Now these were nice fellows and I don’t want to disparage the hard work they had put into getting us unclogged but, Damn! There may be more than tinsel coming off the Christmas cheer.
While they climbed on the roof, still accompanied by the Baskerville baying of the hound of Hill house, I left the house for a quick trip to the Red Dot store. For those of you not familiar with South Carolina’s euphemistic term “Red Dot Store,” I visited the local liquor store. While I resisted the urge to buy two bottles of the pre-loaded eggnog, my strength failed when I spied a bottle of Black Irish Chocolate-Caramel Irish Cream on the impulse aisle. I am, after all, only so strong and I sensed a long day a-coming.
The plumbers finally descended from the roof and with a hitch of hesitation in their voices said, “I think that got it.” After a flush of everything in the house, a run-through of the wash cycle on the dishwasher and the clothes washer and lots of water down the kitchen sink, victory was declared.
Then there was more waiting. They went to the truck and tallied up the cost. Twenty minutes and another eggnog later, they were back.

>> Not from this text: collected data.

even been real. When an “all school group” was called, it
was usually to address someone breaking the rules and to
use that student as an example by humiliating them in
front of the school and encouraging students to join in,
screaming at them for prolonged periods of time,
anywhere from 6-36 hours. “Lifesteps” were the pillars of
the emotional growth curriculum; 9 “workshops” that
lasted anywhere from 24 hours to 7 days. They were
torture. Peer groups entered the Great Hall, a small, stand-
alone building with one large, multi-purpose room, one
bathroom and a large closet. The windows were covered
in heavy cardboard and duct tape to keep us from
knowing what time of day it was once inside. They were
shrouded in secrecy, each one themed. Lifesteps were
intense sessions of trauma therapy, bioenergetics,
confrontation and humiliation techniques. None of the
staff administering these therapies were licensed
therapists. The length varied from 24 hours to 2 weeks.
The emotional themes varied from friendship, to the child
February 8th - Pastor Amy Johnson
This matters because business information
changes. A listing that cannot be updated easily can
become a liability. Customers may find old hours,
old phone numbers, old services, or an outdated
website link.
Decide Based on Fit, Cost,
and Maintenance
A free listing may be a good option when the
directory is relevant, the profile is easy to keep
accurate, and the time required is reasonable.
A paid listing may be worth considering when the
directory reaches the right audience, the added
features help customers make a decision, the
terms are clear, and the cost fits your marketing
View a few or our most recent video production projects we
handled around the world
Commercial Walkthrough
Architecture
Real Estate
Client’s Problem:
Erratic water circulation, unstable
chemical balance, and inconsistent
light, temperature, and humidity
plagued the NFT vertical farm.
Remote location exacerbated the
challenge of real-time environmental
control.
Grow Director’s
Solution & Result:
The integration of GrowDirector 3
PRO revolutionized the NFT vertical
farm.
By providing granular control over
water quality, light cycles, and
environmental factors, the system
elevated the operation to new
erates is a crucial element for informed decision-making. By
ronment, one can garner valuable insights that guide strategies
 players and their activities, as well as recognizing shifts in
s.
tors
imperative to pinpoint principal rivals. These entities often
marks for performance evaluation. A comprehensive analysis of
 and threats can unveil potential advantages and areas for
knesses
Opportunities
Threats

This time I did sit down.
I offered half the price plus a world class beagle but they wanted money.
There is no periscope that lets us see around the corners in life…or around the bend in the drain pipes. Our best laid plans clash with unforeseen reality. So, here’s the picture. Cheryl and I didn’t have a back-up plan and certainly hadn’t planned for a back-up. We had a great opportunity to feel sorry for ourselves and pout our way through the day. But here’s the thing. No matter how much we whine or rage or blame, life goes on with us or without us.
Cheryl wouldn’t let that happen. While I poured a round of pre-loaded nog, and crossed things off my Christmas list, Cheryl was on the phone to Betty, mother-in-law and savior of the day. Thanksgiving was relocated to her house with nary a hitch. With the Ervin family, we don’t have to go over the river and through the woods, just across town. Betty even welcomed my pecan pies.
We put too much hope into things being just right…too much expectation of being the perfect host or friend or parent. We want everything to go just right at Thanksgiving Dinner.
As frustrating as the great sink geyser was, expensive as it was, it was just a small problem in a sea of things we are thankful for.
Thanksgiving was still full of good food and we got to share it with even more family than planned. We spent much of the afternoon being entertained by two-year-old Grady, the most recent member of the Ervin family. He brought back memories of all the two-year-olds that have graced our homes.
I hope that your pre-holiday routine went more smoothly and certainly involved less costly repairs but I also hope you had a chance to spend it with some family too. They are why we give thanks.